Now for the little bit of disappointment I mentioned. It was thought, although not proven, that there was a small amount of Native American blood on my mother’s side of the family. There’s even a photo of a great-great-great grandmother who we thought was 100% Native American, but we lacked any evidence regarding her true ethnicity.
The tricky thing is, the fact that “Native American” didn’t show up on my Ancestry test doesn’t necessarily mean that isn’t part of my heritage. Of course, it could absolutely mean that, but it’s possible that it just didn’t show up in my own unique genetic mix. If my mother or grandmother took the test, it could show up for them. (For more technical information on how this is possible, here’s a great little article about exactly this topic on Ancestry.)

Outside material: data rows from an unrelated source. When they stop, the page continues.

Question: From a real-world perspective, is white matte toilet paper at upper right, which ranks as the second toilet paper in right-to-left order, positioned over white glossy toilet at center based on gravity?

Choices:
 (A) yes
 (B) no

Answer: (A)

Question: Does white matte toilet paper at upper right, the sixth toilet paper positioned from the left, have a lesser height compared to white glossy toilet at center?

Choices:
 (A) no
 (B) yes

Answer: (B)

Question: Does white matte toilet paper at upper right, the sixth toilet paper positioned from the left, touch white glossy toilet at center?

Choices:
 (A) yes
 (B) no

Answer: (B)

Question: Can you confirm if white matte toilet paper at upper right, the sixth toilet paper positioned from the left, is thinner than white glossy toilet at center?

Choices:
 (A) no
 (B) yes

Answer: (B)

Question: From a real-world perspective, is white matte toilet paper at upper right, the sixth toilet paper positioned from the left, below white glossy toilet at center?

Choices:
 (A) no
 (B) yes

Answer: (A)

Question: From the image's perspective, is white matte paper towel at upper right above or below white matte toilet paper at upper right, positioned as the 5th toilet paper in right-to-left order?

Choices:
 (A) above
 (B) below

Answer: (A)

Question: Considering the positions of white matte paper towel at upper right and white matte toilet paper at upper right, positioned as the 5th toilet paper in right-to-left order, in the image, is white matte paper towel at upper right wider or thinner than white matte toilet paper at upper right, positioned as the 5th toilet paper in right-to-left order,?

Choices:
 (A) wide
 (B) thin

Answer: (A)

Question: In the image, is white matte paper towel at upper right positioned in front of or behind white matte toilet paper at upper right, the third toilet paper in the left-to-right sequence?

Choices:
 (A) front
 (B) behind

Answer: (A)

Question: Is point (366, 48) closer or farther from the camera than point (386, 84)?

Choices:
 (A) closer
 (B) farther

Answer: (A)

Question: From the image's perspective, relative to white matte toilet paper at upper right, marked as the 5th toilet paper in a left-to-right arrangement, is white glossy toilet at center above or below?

Until older generations on my mother’s side of the family get tested, I’m going to assume that we were just wrong on this one, and that I’m not even a smidgen Native American. So there’s a little bit of mourning that. I’m not crushed or anything, but it does feel weird to find out you aren’t something you thought you were. It’s kind of like when you tried out for a sport in high school and you thought for sure you had made the cut – somehow you just KNEW it, only to find out you didn’t make the team after all… Not the best metaphor but that’s the most relatable one I can come up with at the moment.
In the end, I’m happy I took the test even if it provided just as many questions as it did answers. I’m left with an intense sense of connectedness to the world and everyone in it – not just those who now share it with me, but with all those who came before us, and those who will come after us. That alone kind of makes it worth it.
For those who are very serious and knowledgeable about genealogy and ancestry, I would probably not recommend AncestryDNA because it lacks the tools that other DNA testing websites provide, although you can upload your raw data to websites such as GEDmatch if you want to explore further. To be perfectly honest, I’ve barely dipped my toes into digging deeper into DNA results and it’s extremely technical and very confusing to me. If you just want a simple to understand result, and accept that you probably won’t get all the answers you’re looking for, then AncestryDNA is worth considering.
When we’re able to afford it, Carlos would like to be tested next since he knows almost nothing about his ancestry, so be on the lookout for a third post on this topic sometime in the future!